Former World Series Of Poker Bracelet Winner Arrested In $25 Million Scheme


2005 World Series of Poker - July 13, 2005

Photo: Getty Images

A former 2012 World Series of Poker bracelet winner has been arrested in connection to a sports betting scheme that cost victims a total of $25 million.

Cory Zeidman, 61, of Boca Raton, Florida, faces federal charges of conspiracy to commit wire fraud and mail fraud, and conspiracy to commit money laundering in relation to a scheme that ran from 2004 to 2020 that
"defrauded" victims and persuaded them to "drain their retirement accounts to invest in his bogus sports betting group, all so he could spend it on international vacations, a multi-million dollar residence and poker tournaments," according to a two-count federal indictment out of the U.S. District Court from the Eastern District of New York unsealed on Wednesday (May 25).

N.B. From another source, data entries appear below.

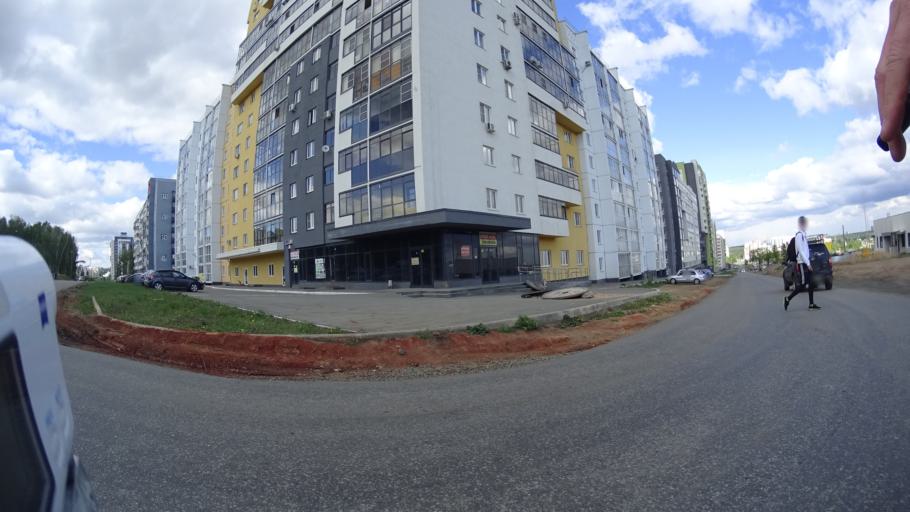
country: RU
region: Chelyabinsk
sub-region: Gorod Chelyabinsk
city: Chelyabinsk
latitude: 55.1599
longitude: 61.2858
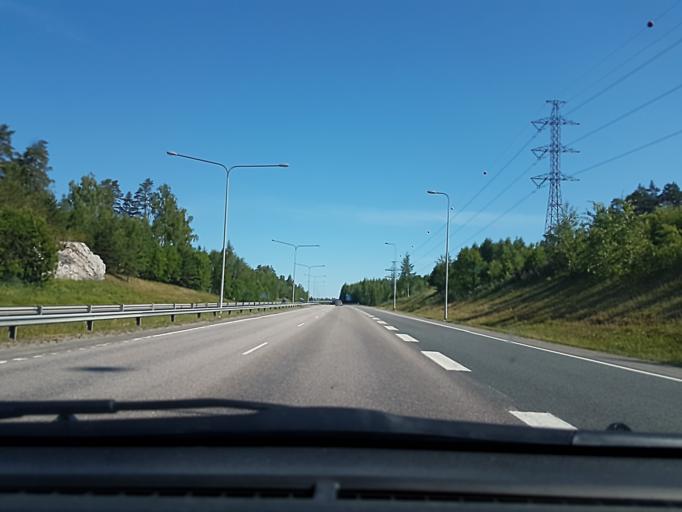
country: FI
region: Uusimaa
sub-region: Helsinki
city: Vantaa
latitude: 60.3267
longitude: 24.9985
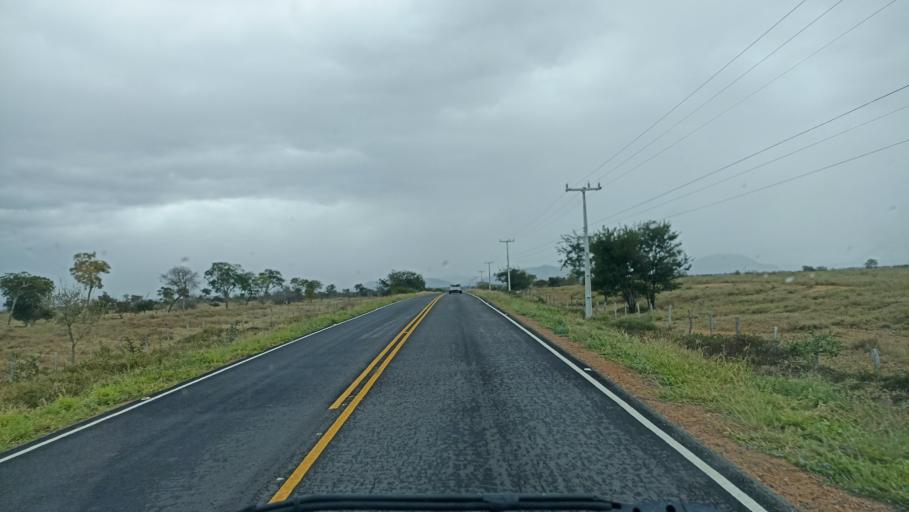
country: BR
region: Bahia
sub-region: Maracas
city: Maracas
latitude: -13.0365
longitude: -40.6937
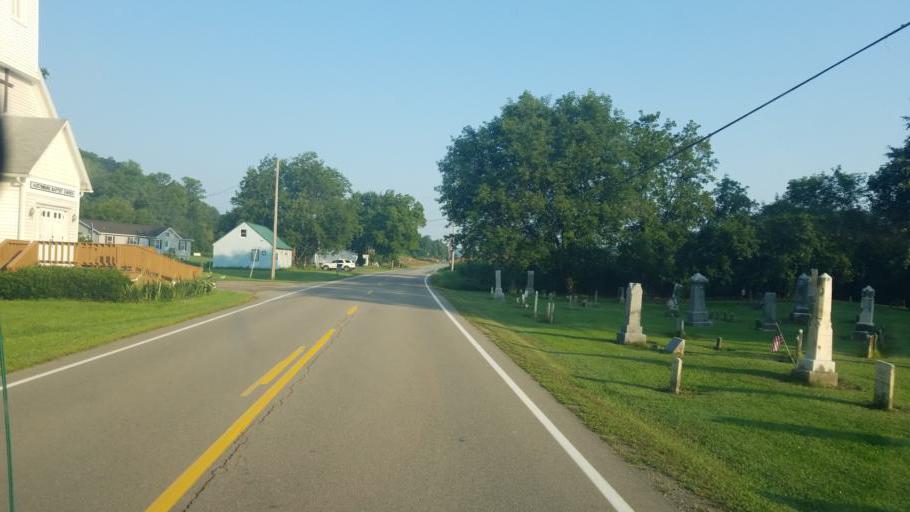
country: US
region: Pennsylvania
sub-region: Tioga County
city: Westfield
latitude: 41.9951
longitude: -77.4979
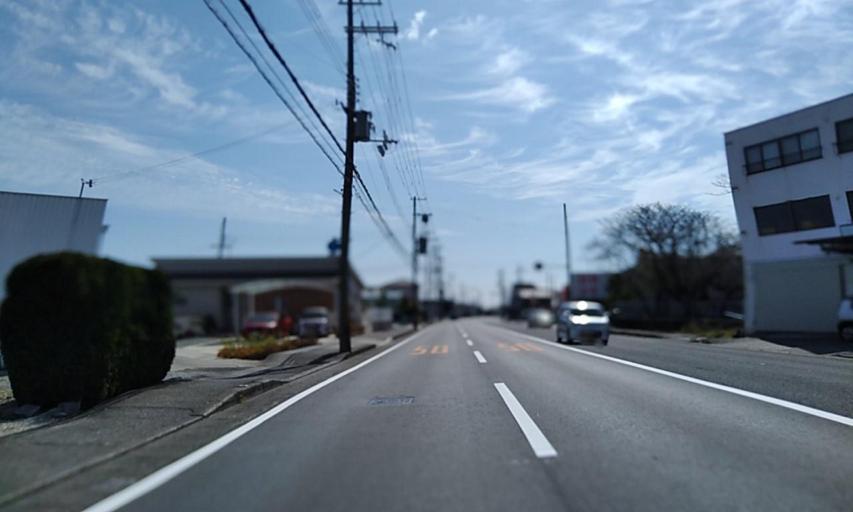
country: JP
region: Wakayama
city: Gobo
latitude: 33.8972
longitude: 135.1625
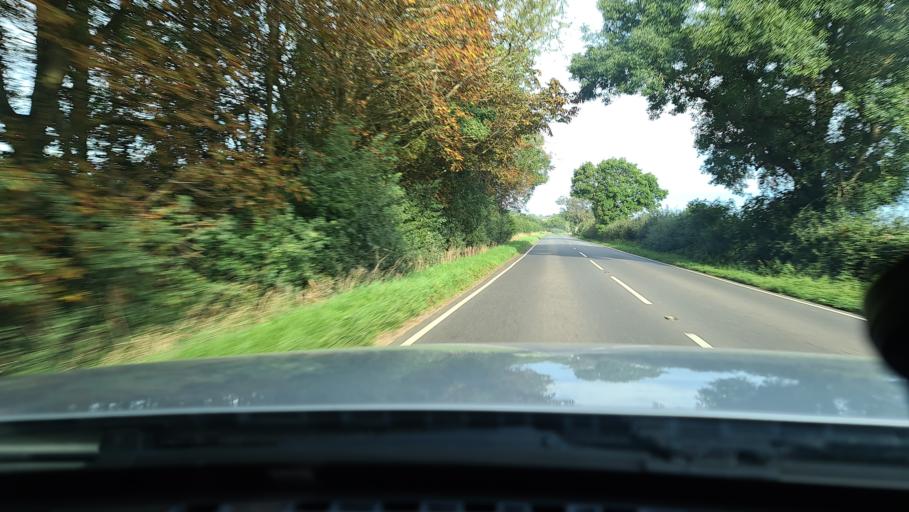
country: GB
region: England
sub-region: Warwickshire
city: Wellesbourne Mountford
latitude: 52.1153
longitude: -1.4891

Zeidman and his unnamed co-conspirators mislead victims into paying more than $25 million with the false promise that their organization had privileged information to make betting on sports events a no-risk proposition and obtained the payments through interstate wire transfers and private commercial carriers during a 16-year span.

The group took out misleading radio ad space and promised a "sophisticated white-collar approach to gathering sports information" for the service, which was listed under the names "Gordon Howard Global" and "Ray Palmer Group."

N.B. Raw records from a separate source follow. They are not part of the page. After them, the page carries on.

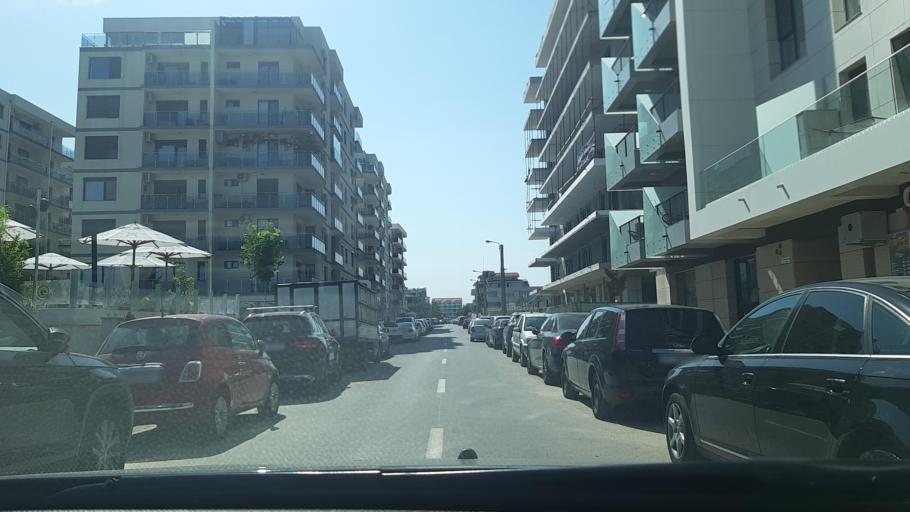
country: RO
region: Constanta
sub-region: Comuna Navodari
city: Navodari
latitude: 44.3047
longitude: 28.6279
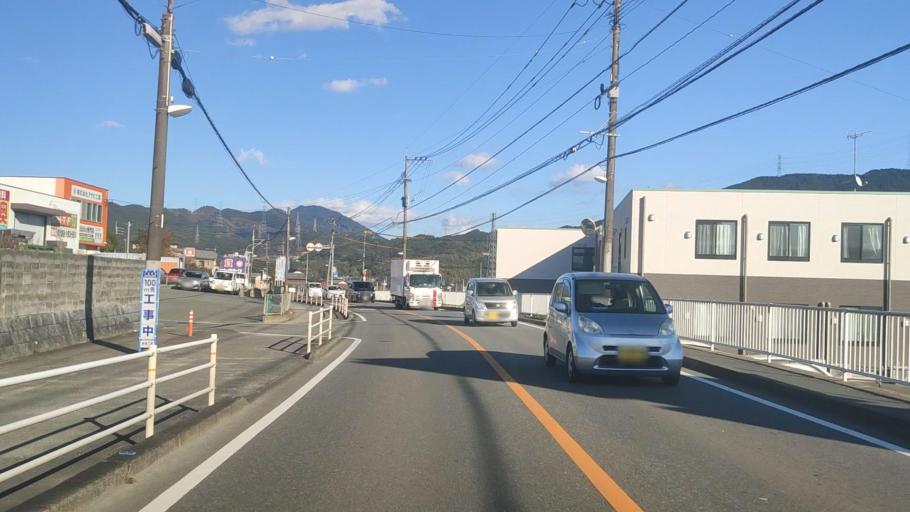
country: JP
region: Fukuoka
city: Dazaifu
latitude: 33.4955
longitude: 130.5441
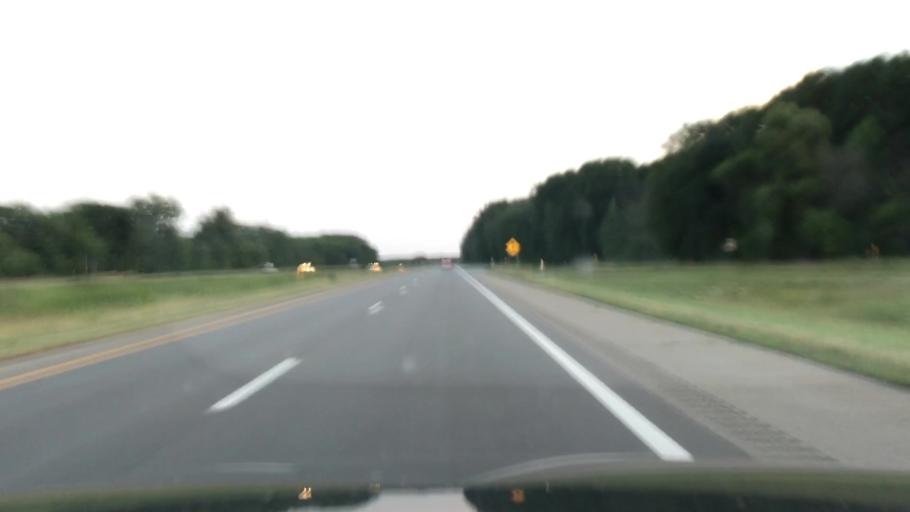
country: US
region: Michigan
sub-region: Montcalm County
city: Howard City
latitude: 43.3349
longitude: -85.5128
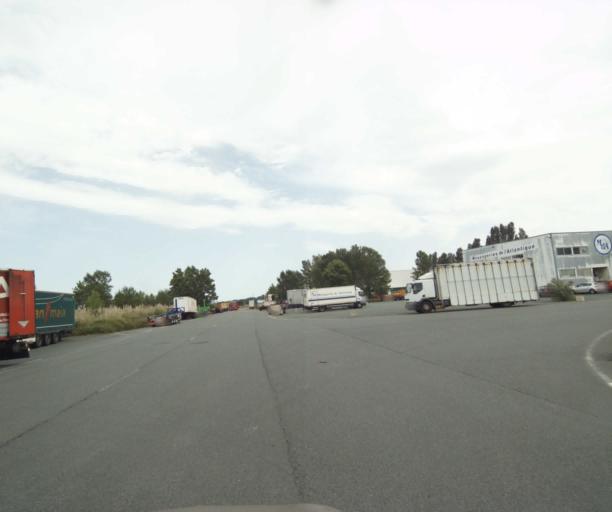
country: FR
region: Aquitaine
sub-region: Departement des Pyrenees-Atlantiques
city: Mouguerre
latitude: 43.4850
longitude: -1.4264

Listeners who called-in for the service were asked to pay a fee for access for privileged information about fixed games that the group claimed came from physicians at colleges and television executives, the federal indictment stated.

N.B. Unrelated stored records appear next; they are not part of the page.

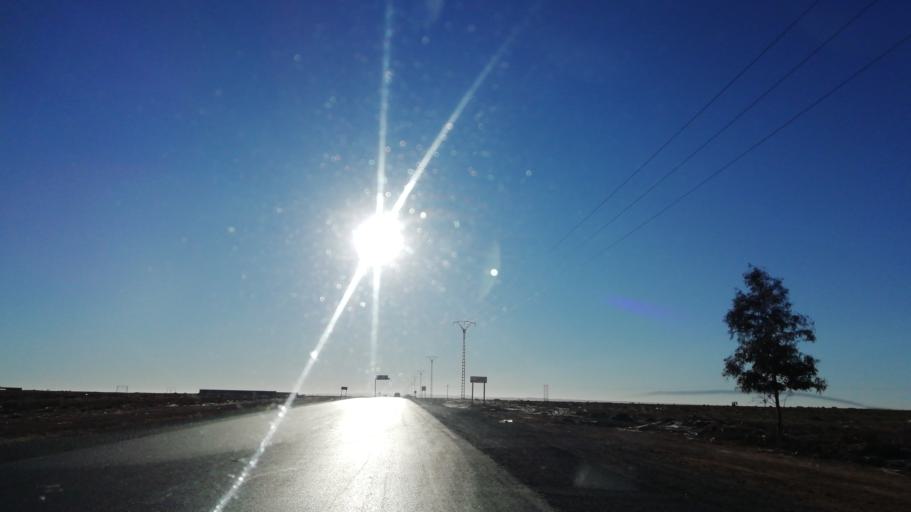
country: DZ
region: Saida
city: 'Ain el Hadjar
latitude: 34.0220
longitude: 0.1024
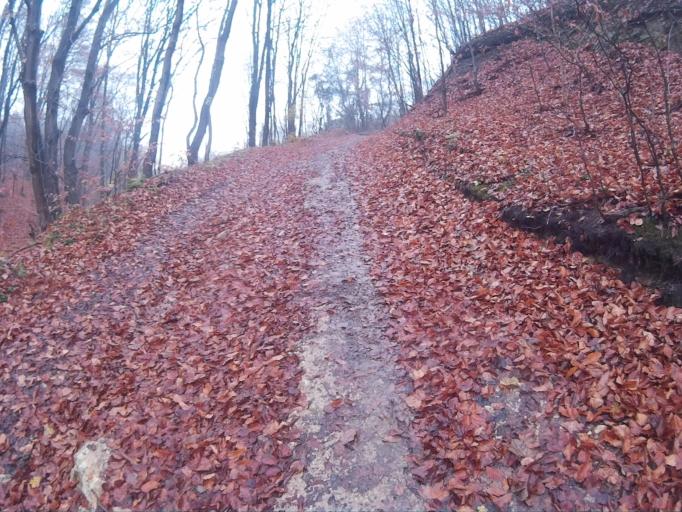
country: HU
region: Veszprem
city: Herend
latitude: 47.2564
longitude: 17.7388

"As alleged, Zeidman preyed on individuals who were led to believe he had inside information that would lead them to easy money," said Ricky J. Patel, Homeland Security Investigations New York acting special agent in charge, in a U.S. Department of Justice news release on Wednesday. "In reality, he was selling nothing but lies and misinformation -- bilking millions from victims along the way, leaving their lives in financial ruin and their bank accounts empty."